The order can impose an immediate ban on the suspect from returning to his partner’s home, controversially even if it’s their home too. A DVPO can also prohibit the suspected abuser from having any direct or indirect contact with their partner.

‘Breathing space’ for victim

A senior officer can issue an immediate Domestic Violence Protection Notice for 48 hours. The notice can then become an “order” lasting a maximum of 28 days if authorised by the local magistrates’ court. Crucially, as these are civil and not criminal orders, they require a lower standard of proof in order to be served.

In Wiltshire, since the scheme was first launched in July 2011, they’ve applied for 181 DVPOs, secured 154 (150 against men; four against women), with the vast majority granted for the maximum 28 days’ duration. 20 of the 154 orders have been breached.

The police believe it is reversing the usual practice of the victim and children being removed to a refuge while the offender keeps the home. In this instance, the victim, as we heard from many police officers in Wiltshire, is allowed a certain “breathing space” at home – with the partner removed – to consider his or her next step.

The Home Office is currently evaluating the efficacy, or otherwise, of these orders and is due to report back next summer. Certainly the anecdotal evidence, according to the police in Wiltshire, is that the orders have helped some victims enormously.

Getting help
National Domestic Abuse 24hr Helpline: 0808 2000 247
Women’s Aid website: www.womensaid.org.uk
In an emergency, always dial 999 and ask for the police
For domestic violence perpetrators, there is the Respect helpline, open Mon-Fri 10am-1pm and 2pm-5pm, on 0808 802 4040
Respect phoneline website: www.respectphoneline.org.uk

Draconian?

But these are, some would argue, somewhat draconian measures for “civil” orders. They can be issued “on the balance of probabilities” that there’s been violence or the threat of violence. That can mean, at times, a DVPO being granted on the basis of mere allegations. And the penalty for someone being ejected immediately from their own home, away from their children, for up to a month, can be severe.

I felt embarrassed, ashamed… he was very controlling mentally.Sophie”

However Ms Evely does not consider them draconian. “I would put trust in the attending officer who has seen the injuries… the traumatised children… that their professional judgment to remove the perpetrator is the right course of action.” She cites the oversight role, too, of the supervising officer and magistrates court.

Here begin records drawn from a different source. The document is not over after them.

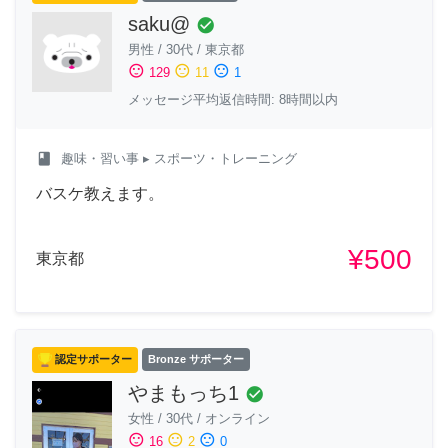
saku@
check_circle
男性
/
30代
/
東京都
sentiment_satisfied
sentiment_neutral
sentiment_dissatisfied
129
11
1
メッセージ平均返信時間: 8時間以内
class
趣味・習い事
▸ スポーツ・トレーニング
バスケ教えます。
¥500
東京都
認定サポーター
Bronze サポーター
やまもっち1
check_circle
女性
/
30代
/
オンライン
sentiment_satisfied
sentiment_neutral
sentiment_dissatisfied
16
2
0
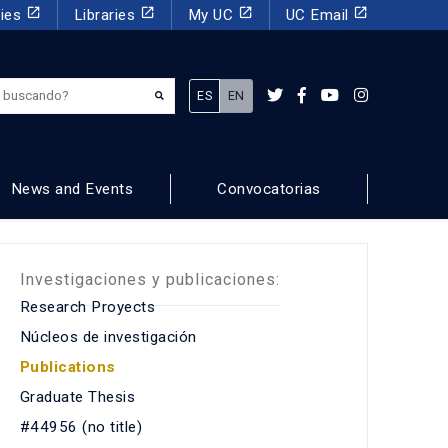
launch
launch
launch
launch
dies
Libraries
My UC
UC Email
¿Qué estás buscando?
ES
EN
News and Events
Convocatorias
Investigaciones y publicaciones:
Research Proyects
Núcleos de investigación
Publications
Graduate Thesis
#44956 (no title)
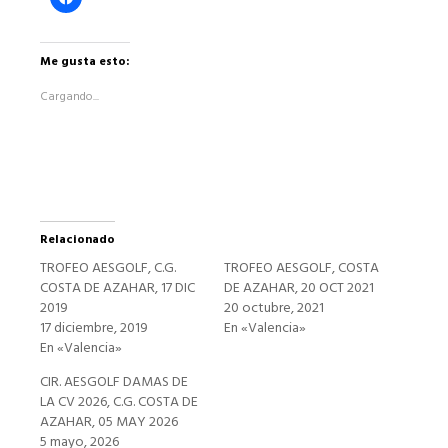
clic
para
compartir
en
Facebook
Me gusta esto:
(Se
abre
Cargando...
en
una
ventana
nueva)
Relacionado
TROFEO AESGOLF, C.G.
TROFEO AESGOLF, COSTA
COSTA DE AZAHAR, 17 DIC
DE AZAHAR, 20 OCT 2021
2019
20 octubre, 2021
17 diciembre, 2019
En «Valencia»
En «Valencia»
CIR. AESGOLF DAMAS DE
LA CV 2026, C.G. COSTA DE
AZAHAR, 05 MAY 2026
5 mayo, 2026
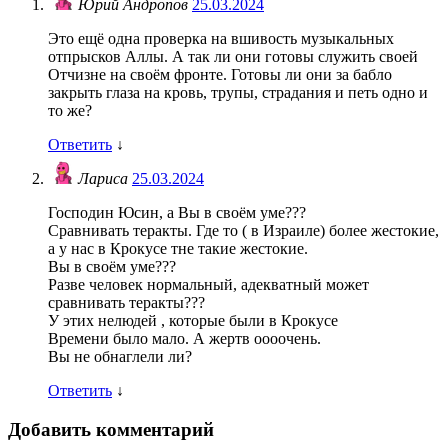
Юрий Андропов
25.03.2024
Это ещё одна проверка на вшивость музыкальных
отпрысков Аллы. А так ли они готовы служить своей
Отчизне на своём фронте. Готовы ли они за бабло
закрыть глаза на кровь, трупы, страдания и петь одно и
то же?
Ответить
↓
Лариса
25.03.2024
Господин Юсин, а Вы в своём уме???
Сравнивать теракты. Где то ( в Израиле) более жестокие,
а у нас в Крокусе тне такие жестокие.
Вы в своём уме???
Разве человек нормальный, адекватный может
сравнивать теракты???
У этих нелюдей , которые были в Крокусе
Времени было мало. А жертв оооочень.
Вы не обнаглели ли?
Ответить
↓
Добавить комментарий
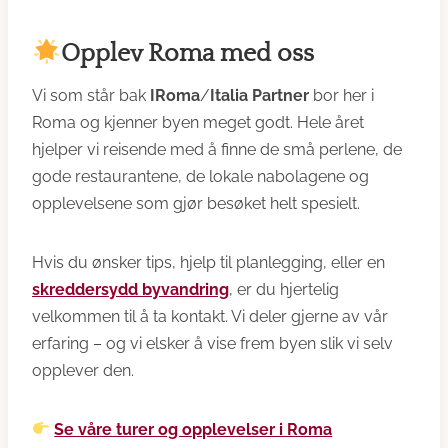
Opplev Roma med oss
Vi som står bak
IRoma
/
Italia Partner
bor her i
Roma og kjenner byen meget godt. Hele året
hjelper vi reisende med å finne de små perlene, de
gode restaurantene, de lokale nabolagene og
opplevelsene som gjør besøket helt spesielt.
Hvis du ønsker tips, hjelp til planlegging, eller en
skreddersydd byvandring
, er du hjertelig
velkommen til å ta kontakt. Vi deler gjerne av vår
erfaring – og vi elsker å vise frem byen slik vi selv
opplever den.
Se våre turer og opplevelser i Roma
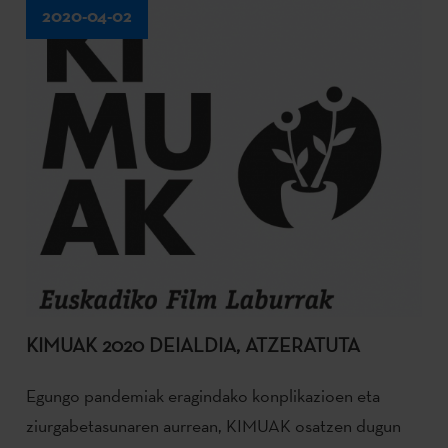
2020-04-02
KIMUAK 2020 DEIALDIA, ATZERATUTA
Egungo pandemiak eragindako konplikazioen eta
ziurgabetasunaren aurrean, KIMUAK osatzen dugun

Others worry, however, that they are seen as too much of a “soft option” for the police, far easier to pursue and obtain than criminal convictions, and thus jeopardising the need for the appropriate criminal investigations to be pursued vigorously. As one leading domestic abuse charity spokesman put it, the danger is it becomes a bit of a “cop-out”.

Resources overstretched

What the government has yet to make clear, moreover, is how the various support services, which take on police referrals of domestic abuse, will be able to resource the added casework which would inevitably stem from a national roll-out of this scheme. This concerns the issue of so-called “capacity”.

Various domestic abuse counsellors have told Channel 4 News that they are already hugely stretched with current casework and would not be able to manage an upsurge in referrals prompted by a national expansion of DVPOs. Even one of the architects of the DVPO scheme, Ms Evely, sounds a note of caution to the government: “Capacity is really, really stretched”.

She urges the government to consider more funding for this area. They should take note. This is a scheme whose success will largely depend on the ability of the counselling services to step in when the police have served their new banning orders and departed.

Finally, this scheme is all about trying to convince victims of domestic abuse that the police can protect them. For a criminal justice system which has so often failed to protect abuse victims in the past, the challenge to win back trust remains immense.